# Consigne
Présentez toutes les lignes des enregistrements ci-dessous sous forme de liste numérotée, en omettant les lignes vides. Les images ne doivent pas figurer dans votre réponse.

# Données enregistrées
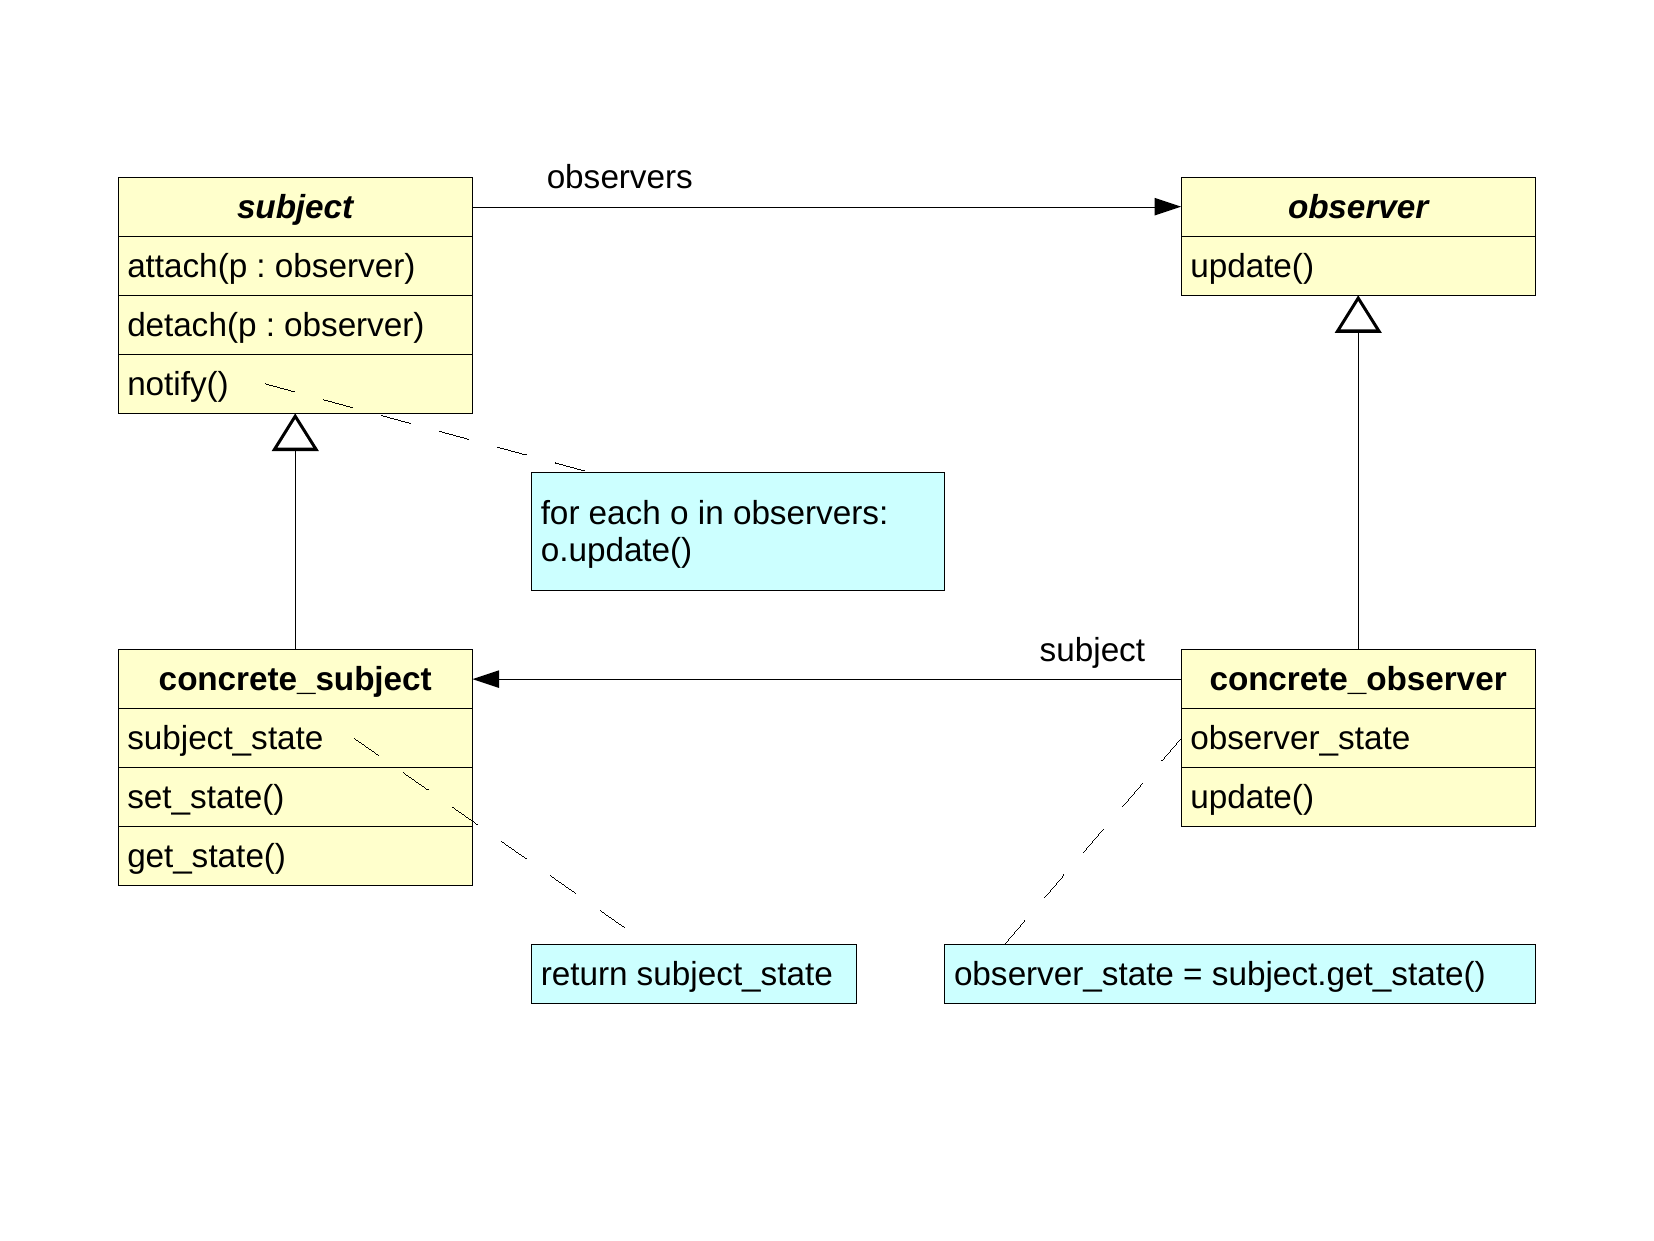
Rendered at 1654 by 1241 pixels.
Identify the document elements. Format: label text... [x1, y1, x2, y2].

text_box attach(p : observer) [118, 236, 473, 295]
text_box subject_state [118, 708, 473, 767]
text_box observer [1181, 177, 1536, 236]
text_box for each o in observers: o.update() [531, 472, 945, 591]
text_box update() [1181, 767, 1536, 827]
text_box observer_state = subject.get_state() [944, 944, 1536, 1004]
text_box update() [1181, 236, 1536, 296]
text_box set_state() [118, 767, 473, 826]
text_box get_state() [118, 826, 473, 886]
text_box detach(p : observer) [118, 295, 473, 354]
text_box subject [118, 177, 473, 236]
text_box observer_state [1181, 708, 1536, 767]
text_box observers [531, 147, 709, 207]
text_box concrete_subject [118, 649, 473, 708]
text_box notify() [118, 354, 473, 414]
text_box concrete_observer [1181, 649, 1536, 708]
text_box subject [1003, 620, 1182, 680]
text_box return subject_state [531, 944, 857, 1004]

# Solution proposée
1. Rendered at 1654 by 1241 pixels.
2. Identify the document elements. Format: label text... [x1, y1, x2, y2].
3. text_box attach(p : observer) [118, 236, 473, 295]
4. text_box subject_state [118, 708, 473, 767]
5. text_box observer [1181, 177, 1536, 236]
6. text_box for each o in observers: o.update() [531, 472, 945, 591]
7. text_box update() [1181, 767, 1536, 827]
8. text_box observer_state = subject.get_state() [944, 944, 1536, 1004]
9. text_box update() [1181, 236, 1536, 296]
10. text_box set_state() [118, 767, 473, 826]
11. text_box get_state() [118, 826, 473, 886]
12. text_box detach(p : observer) [118, 295, 473, 354]
13. text_box subject [118, 177, 473, 236]
14. text_box observer_state [1181, 708, 1536, 767]
15. text_box observers [531, 147, 709, 207]
16. text_box concrete_subject [118, 649, 473, 708]
17. text_box notify() [118, 354, 473, 414]
18. text_box concrete_observer [1181, 649, 1536, 708]
19. text_box subject [1003, 620, 1182, 680]
20. text_box return subject_state [531, 944, 857, 1004]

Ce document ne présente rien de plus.